Tasks:
- A) Decide whether each statement agrees with the hyperbilirubinemia study: (i) The study group included 48 children. (ii) The parents' demographic data differed significantly between the two groups. (iii) Newborns with bilirubin values above 23.5 mg/dL had a higher risk of developmental retardation. For each, give yes or no and quote the deciding words of the text.
- B) Rewrite as a list the paragraph of the hyperbilirubinemia study that begins "The study group consisted of," keeping its main facts.
- C) Set down the passage of the hyperbilirubinemia study starting at "In the first" and ending at "auditory sequelae (1-3).".
START Excerpt
Original Investigation

Neurodevelopmental Evaluation of Term Newborns with Significant Hyperbilirubinemia


  • Gamze Özgürhan
  • Serdar Cömert

Received Date: 12.06.2020 Accepted Date: 27.07.2020 IMJ 2020;21(5):370-374


When bilirubin attains high levels, it can lead to different degrees of brain damage. In this study, we aimed to evaluate the neurodevelopment status of term newborns treated for hyperbilirubinemia in the neonatal period.


The study group consisted of 48 children with total bilirubin >22 mg/dL in the neonatal period. The study group was compared with 50 healthy children determined as the control group. Detailed physical examination of all the children was performed and anthropometric measurements were taken. Previous hospitalisation data of the study group were examined, and the socio-demographic data of the parents were also obtained. All the children underwent neurodevelopmental screening with the Denver II Developmental Screening test (DDST).


No statistically significant difference was found between the hyperbilirubinaemia group and control group in terms of the male/female ratio, age, weight, height, body mass index and prophylactic iron use. Maternal and paternal demographic data were compared, and there was no significant difference. The general results of the DDST were compared, and significant neurodevelopmental retardation was found in the study group (p<0.001). For both groups, the DDST development areas were compared; language development (p<0.001) and fine motor development (p=0.046) were delayed in the study group. In the receiver operating characteristic curve analysis, the risk of developmental retardation was found to be higher in newborns with bilirubin values greater than 23.5 mg/dL (p=0.009).


Significant hyperbilirubinaemia is an important risk factor for the retarded child development. Therefore, developmental screening tests should be performed at regular intervals for the early detection of developmental delays and to start the appropriate treatment.

Keywords: Neonatal jaundice, hyperbilirubinemia, neurodevelopment, language development, Denver II


In the first week of life, high bilirubin level is an important indicator because free bilirubin can cross the blood brain barrier. It is well known that bilirubin causes serious brain damage when it attains very high levels. Damage to the central nervous system varies depending on the bilirubin level. This neurological effect has a broad spectrum, from mild impacts such as isolated auditory neuropathy, movement disorders, dystonia, cognitive disorders, mild mental retardation to much more severe impacts such as severe neuromotor deficits due to acute bilirubin encephalopathy and auditory sequelae (1-3).
END Excerpt
START Given entries
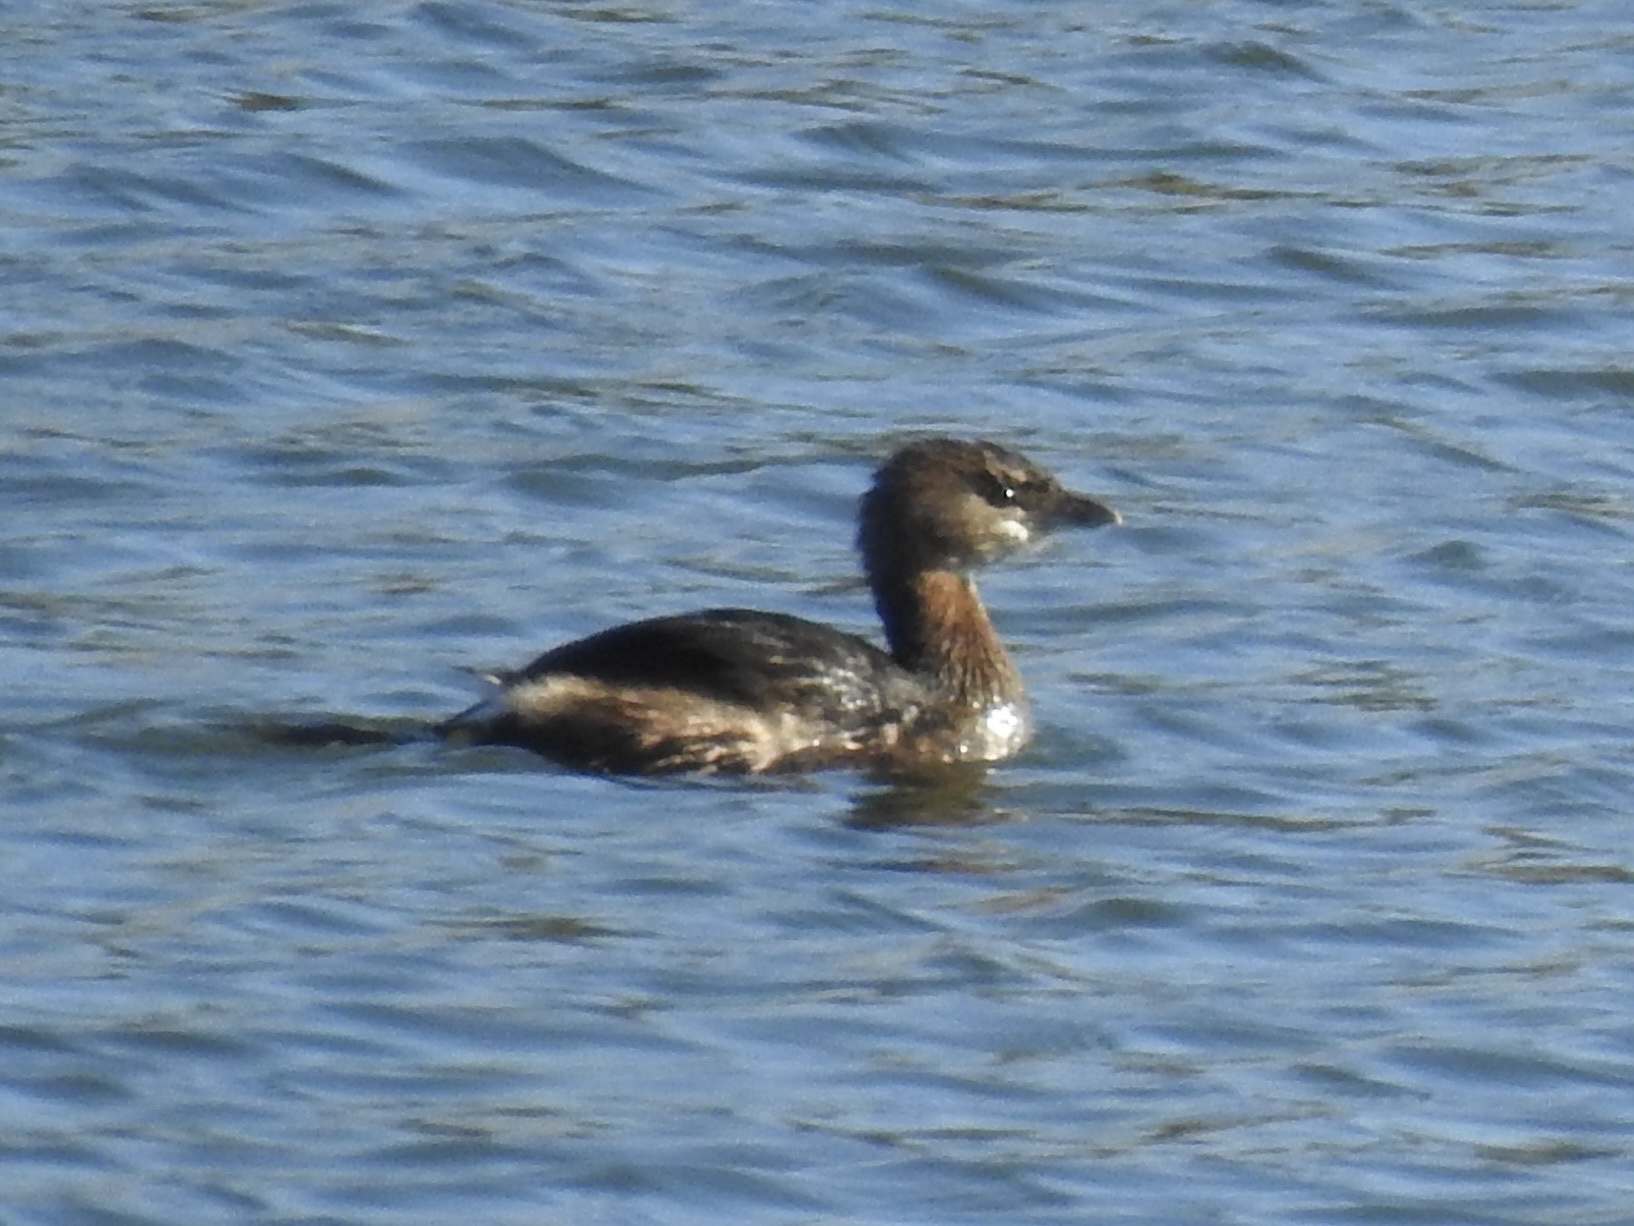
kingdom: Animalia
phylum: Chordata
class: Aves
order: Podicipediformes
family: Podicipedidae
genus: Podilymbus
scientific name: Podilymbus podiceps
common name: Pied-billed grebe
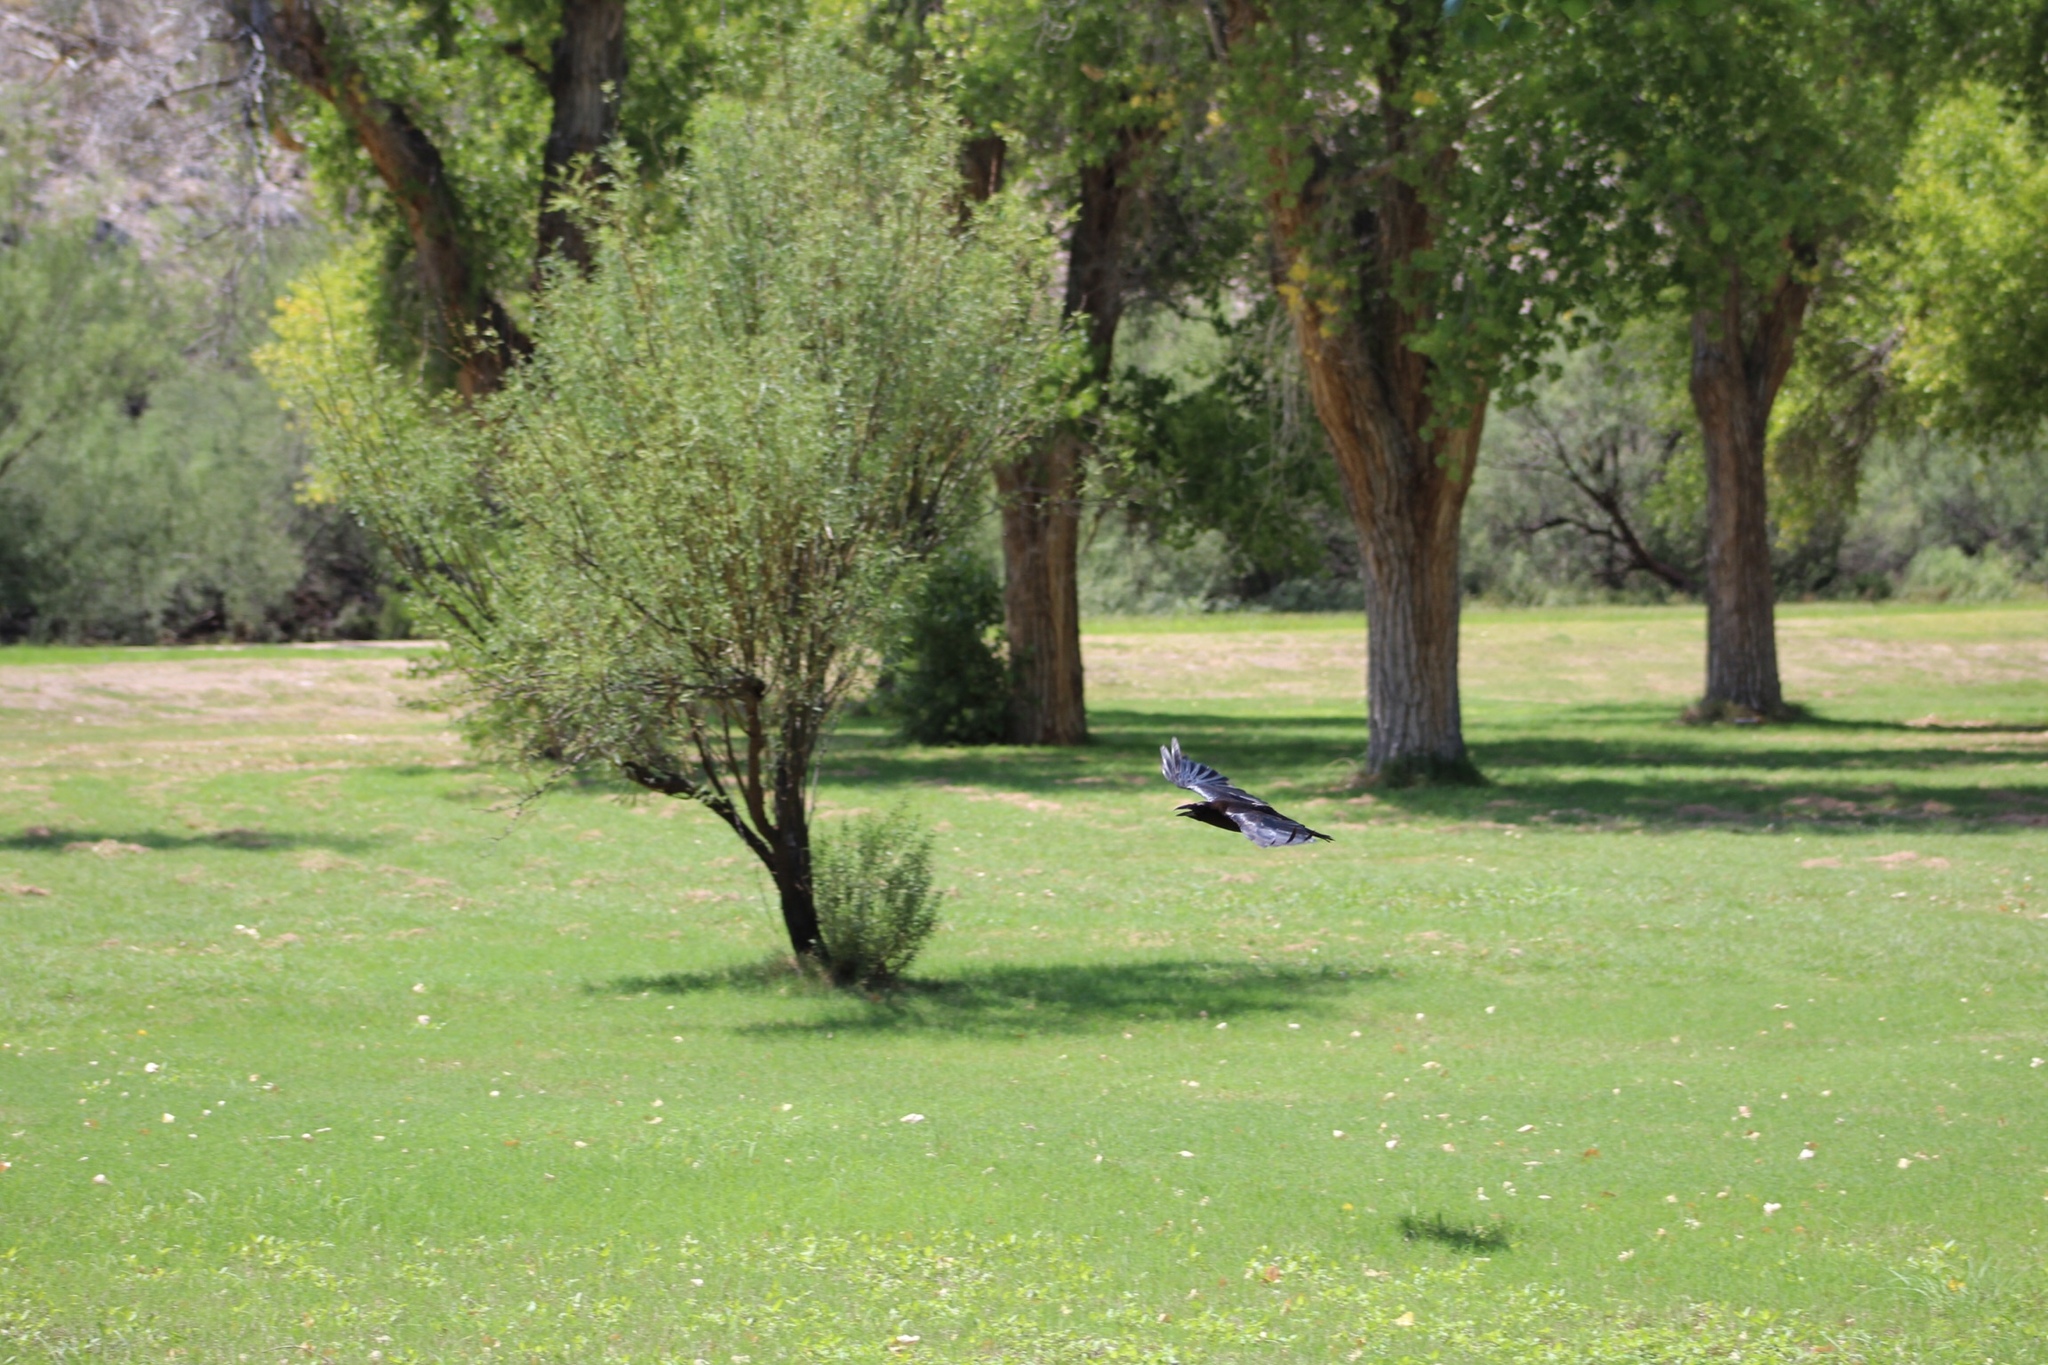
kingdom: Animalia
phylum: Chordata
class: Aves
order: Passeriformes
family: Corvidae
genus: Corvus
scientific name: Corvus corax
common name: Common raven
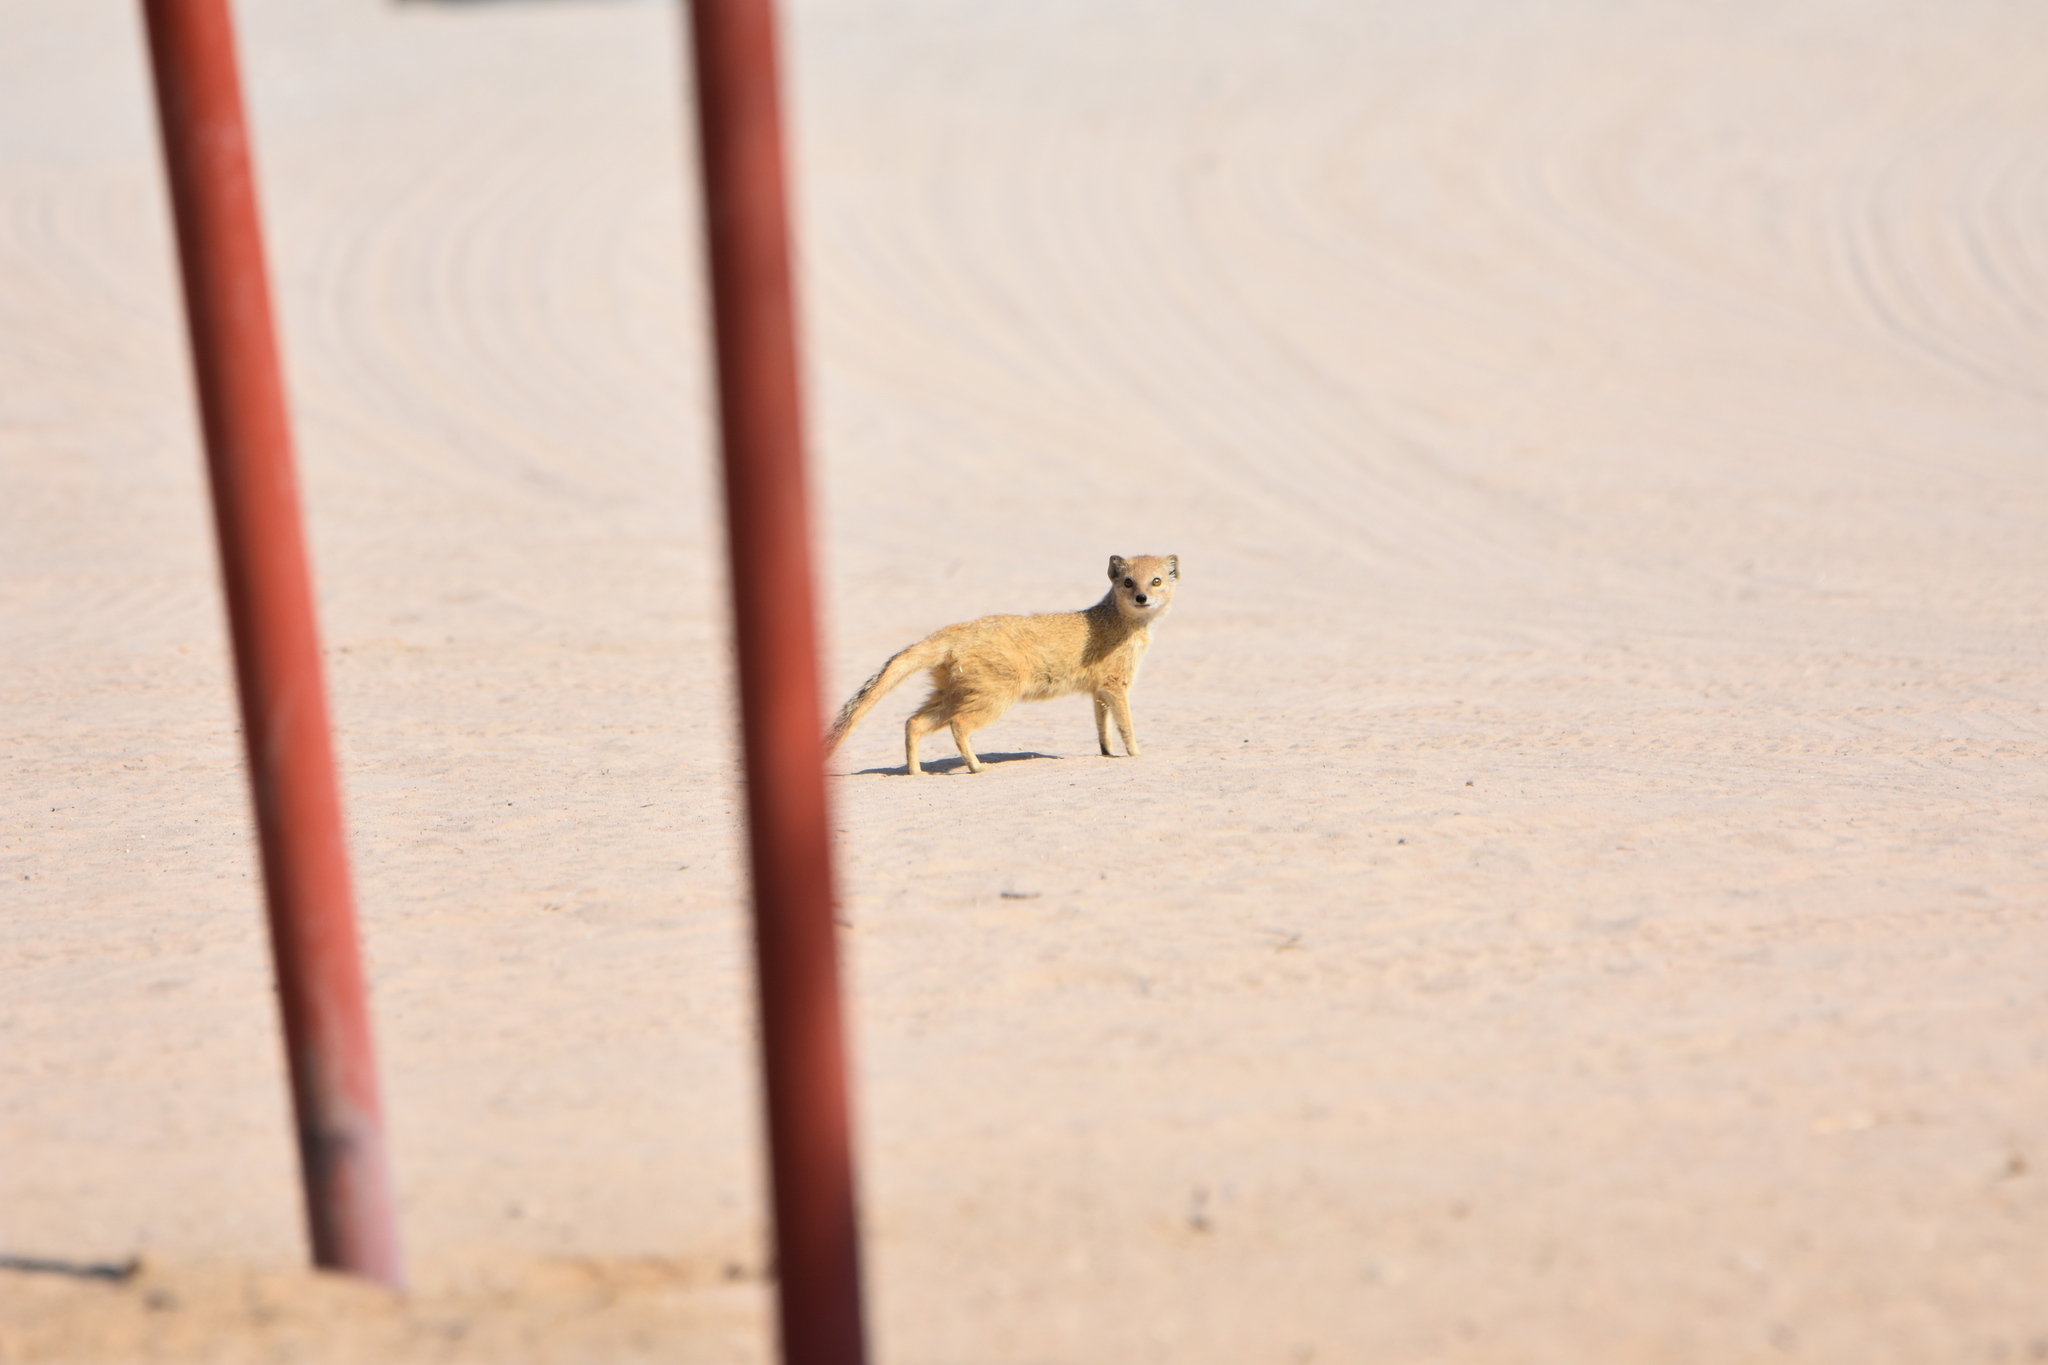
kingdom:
END Given entries
Outputs by task:
- A)
(i) Yes: "The study group consisted of 48 children with total bilirubin >22 mg/dL in the neonatal period."
(ii) No: "Maternal and paternal demographic data were compared, and there was no significant difference."
(iii) Yes: "the risk of developmental retardation was found to be higher in newborns with bilirubin values greater than 23.5 mg/dL (p=0.009)."

- B)
- Study group: 48 children with total bilirubin >22 mg/dL in the neonatal period
- Control group: 50 healthy children
- All children had a detailed physical examination and anthropometric measurements.
- The study group's previous hospitalization data were examined.
- The parents' socio-demographic data were obtained.
- All children were screened with the Denver II Developmental Screening test (DDST).

- C)
In the first week of life, high bilirubin level is an important indicator because free bilirubin can cross the blood brain barrier. It is well known that bilirubin causes serious brain damage when it attains very high levels. Damage to the central nervous system varies depending on the bilirubin level. This neurological effect has a broad spectrum, from mild impacts such as isolated auditory neuropathy, movement disorders, dystonia, cognitive disorders, mild mental retardation to much more severe impacts such as severe neuromotor deficits due to acute bilirubin encephalopathy and auditory sequelae (1-3).